== SUPPLIED MATERIAL
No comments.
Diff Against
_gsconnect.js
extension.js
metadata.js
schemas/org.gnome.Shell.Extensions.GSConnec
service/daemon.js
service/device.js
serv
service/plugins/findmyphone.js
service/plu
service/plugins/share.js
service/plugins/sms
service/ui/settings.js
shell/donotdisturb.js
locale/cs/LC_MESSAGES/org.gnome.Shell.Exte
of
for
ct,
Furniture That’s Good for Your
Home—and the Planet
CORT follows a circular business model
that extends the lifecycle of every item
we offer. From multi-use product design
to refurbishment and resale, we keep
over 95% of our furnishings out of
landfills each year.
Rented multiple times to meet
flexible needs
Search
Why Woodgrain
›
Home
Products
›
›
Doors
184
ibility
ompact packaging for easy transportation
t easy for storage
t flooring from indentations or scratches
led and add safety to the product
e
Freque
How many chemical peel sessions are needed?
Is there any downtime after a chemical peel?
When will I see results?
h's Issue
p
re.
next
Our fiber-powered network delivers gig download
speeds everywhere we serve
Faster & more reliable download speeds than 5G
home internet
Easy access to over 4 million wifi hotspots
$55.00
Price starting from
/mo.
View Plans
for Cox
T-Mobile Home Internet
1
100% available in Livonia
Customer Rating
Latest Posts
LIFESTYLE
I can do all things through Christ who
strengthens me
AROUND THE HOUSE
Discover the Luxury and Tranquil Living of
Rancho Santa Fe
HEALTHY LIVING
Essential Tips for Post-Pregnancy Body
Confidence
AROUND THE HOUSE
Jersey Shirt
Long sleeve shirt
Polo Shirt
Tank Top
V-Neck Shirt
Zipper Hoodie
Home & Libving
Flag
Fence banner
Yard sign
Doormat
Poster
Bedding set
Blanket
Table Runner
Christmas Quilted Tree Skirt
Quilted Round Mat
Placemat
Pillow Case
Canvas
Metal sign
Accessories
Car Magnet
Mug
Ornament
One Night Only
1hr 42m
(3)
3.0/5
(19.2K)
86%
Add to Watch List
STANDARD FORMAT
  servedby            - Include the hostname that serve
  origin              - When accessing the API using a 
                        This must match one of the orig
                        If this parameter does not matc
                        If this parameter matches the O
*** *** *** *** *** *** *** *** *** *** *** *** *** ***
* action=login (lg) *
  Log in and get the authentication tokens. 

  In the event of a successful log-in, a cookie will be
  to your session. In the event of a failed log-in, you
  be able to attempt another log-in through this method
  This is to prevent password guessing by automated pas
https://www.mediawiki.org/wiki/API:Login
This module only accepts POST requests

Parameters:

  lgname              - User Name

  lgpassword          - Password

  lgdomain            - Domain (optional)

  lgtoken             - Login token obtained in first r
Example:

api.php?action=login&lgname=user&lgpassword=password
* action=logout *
====
**WORK INSTRUCTION:** Nothing but the lines above from the one containing "Easy access to over 4 million wifi hotspots" through the one containing "This is to prevent" should appear in the answer, each repeated exactly.

**FINISHED TASK:**
Easy access to over 4 million wifi hotspots
$55.00
Price starting from
/mo.
View Plans
for Cox
T-Mobile Home Internet
1
100% available in Livonia
Customer Rating
Latest Posts
LIFESTYLE
I can do all things through Christ who
strengthens me
AROUND THE HOUSE
Discover the Luxury and Tranquil Living of
Rancho Santa Fe
HEALTHY LIVING
Essential Tips for Post-Pregnancy Body
Confidence
AROUND THE HOUSE
Jersey Shirt
Long sleeve shirt
Polo Shirt
Tank Top
V-Neck Shirt
Zipper Hoodie
Home & Libving
Flag
Fence banner
Yard sign
Doormat
Poster
Bedding set
Blanket
Table Runner
Christmas Quilted Tree Skirt
Quilted Round Mat
Placemat
Pillow Case
Canvas
Metal sign
Accessories
Car Magnet
Mug
Ornament
One Night Only
1hr 42m
(3)
3.0/5
(19.2K)
86%
Add to Watch List
STANDARD FORMAT
  servedby            - Include the hostname that serve
  origin              - When accessing the API using a 
                        This must match one of the orig
                        If this parameter does not matc
                        If this parameter matches the O
*** *** *** *** *** *** *** *** *** *** *** *** *** ***
* action=login (lg) *
  Log in and get the authentication tokens. 

  In the event of a successful log-in, a cookie will be
  to your session. In the event of a failed log-in, you
  be able to attempt another log-in through this method
  This is to prevent password guessing by automated pas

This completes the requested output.